DATA IN THIS EXERCISE:
***

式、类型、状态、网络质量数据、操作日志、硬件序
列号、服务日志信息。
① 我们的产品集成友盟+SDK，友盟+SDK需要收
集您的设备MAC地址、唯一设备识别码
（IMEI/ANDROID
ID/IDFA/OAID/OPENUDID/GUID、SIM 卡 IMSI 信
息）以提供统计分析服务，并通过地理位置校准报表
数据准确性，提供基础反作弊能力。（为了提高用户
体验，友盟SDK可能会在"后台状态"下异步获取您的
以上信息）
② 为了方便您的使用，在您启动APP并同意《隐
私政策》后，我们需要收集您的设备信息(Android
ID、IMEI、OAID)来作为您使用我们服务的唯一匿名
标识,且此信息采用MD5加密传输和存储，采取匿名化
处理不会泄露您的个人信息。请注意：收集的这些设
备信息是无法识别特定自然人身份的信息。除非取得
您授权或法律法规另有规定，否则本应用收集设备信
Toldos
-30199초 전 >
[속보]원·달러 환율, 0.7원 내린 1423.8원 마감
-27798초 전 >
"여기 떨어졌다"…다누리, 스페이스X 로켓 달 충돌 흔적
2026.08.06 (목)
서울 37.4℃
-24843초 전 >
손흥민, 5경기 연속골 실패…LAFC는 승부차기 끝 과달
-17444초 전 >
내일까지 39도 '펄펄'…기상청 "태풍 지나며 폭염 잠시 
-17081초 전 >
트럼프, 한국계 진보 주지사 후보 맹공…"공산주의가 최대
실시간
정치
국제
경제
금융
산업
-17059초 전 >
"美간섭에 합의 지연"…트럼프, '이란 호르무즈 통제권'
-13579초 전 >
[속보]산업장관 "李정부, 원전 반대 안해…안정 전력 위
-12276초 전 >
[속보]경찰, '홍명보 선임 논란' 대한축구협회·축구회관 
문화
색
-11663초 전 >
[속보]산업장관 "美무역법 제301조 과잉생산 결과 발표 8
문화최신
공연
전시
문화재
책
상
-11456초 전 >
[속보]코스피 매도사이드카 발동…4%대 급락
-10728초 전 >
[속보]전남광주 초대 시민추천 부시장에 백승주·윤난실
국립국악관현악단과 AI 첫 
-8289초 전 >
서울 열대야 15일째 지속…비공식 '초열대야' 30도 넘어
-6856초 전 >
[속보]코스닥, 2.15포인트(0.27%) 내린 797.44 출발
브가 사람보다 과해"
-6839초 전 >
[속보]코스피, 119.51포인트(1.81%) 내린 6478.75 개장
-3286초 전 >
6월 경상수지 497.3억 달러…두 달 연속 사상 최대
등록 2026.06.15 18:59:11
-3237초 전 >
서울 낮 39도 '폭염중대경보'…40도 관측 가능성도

***

TASK REQUIREMENTS: State how many lines of the material contain the string "IMEI", with no other words.

SOLUTION TO THIS TASK: 2